PAGE TEXT:
--- START ---

Celgene has three pivotal studies (MM-015, IFM 0502 and CALBG) ongoing and has reported interim efficacy results that demonstrate additional benefit in newly diagnosed multiple myeloma patients as a frontline therapy.

The overall risk-benefit profile is still in question since myeloma is a chronic disease, making the management of toxicity an important consideration, one oncologist said. However, Revlimid has demonstrated quality of life and a progression-free survival (PFS) benefit, she noted.

There is a definite PFS benefit but there was not an OS improvement in the MM-015 trial or IFM study, the first oncologist said. While CALGB did show a benefit in certain subgroups, the data was “highly worked,” he claimed.

Furthermore, one of the most frequently used therapies for multiple myeloma, Takeda’s (TYO:4502) Velcade, increased OS when used as an induction and maintenance therapy compared to conventional induction and thalidomide maintenance treatment, the first oncologist said.

--- END ---

STUDY MATERIAL:
--- START ---

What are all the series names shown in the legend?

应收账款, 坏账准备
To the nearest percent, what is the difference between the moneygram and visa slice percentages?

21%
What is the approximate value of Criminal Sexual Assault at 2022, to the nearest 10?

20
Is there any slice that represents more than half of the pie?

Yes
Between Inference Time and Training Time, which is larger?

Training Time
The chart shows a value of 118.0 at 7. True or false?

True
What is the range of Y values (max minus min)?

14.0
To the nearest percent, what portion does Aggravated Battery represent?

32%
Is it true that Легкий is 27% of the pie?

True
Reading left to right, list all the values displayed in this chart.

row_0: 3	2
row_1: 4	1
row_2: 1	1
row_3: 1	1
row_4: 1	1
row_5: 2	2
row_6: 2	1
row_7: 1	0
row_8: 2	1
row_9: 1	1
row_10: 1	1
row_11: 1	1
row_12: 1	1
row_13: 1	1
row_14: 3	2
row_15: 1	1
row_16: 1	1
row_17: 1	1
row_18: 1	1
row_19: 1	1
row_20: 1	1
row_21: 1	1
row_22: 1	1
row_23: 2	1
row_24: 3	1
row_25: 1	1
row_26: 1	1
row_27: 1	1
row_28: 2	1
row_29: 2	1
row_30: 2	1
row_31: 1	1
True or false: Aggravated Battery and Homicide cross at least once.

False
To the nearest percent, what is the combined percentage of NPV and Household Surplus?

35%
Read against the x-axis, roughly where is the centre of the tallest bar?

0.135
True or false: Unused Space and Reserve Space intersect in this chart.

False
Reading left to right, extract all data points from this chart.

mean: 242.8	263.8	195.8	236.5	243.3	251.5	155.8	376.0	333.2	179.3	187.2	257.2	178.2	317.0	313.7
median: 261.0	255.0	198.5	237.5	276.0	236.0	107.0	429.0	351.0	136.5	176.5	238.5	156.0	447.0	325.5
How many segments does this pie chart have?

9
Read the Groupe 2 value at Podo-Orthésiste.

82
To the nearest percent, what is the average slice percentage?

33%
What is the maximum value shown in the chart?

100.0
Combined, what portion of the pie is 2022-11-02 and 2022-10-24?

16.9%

--- END ---

TO DO: In the text on Revlimid, which two trials did the first oncologist say showed no OS improvement?

EXERCISE SOLUTION: The MM-015 trial and the IFM study.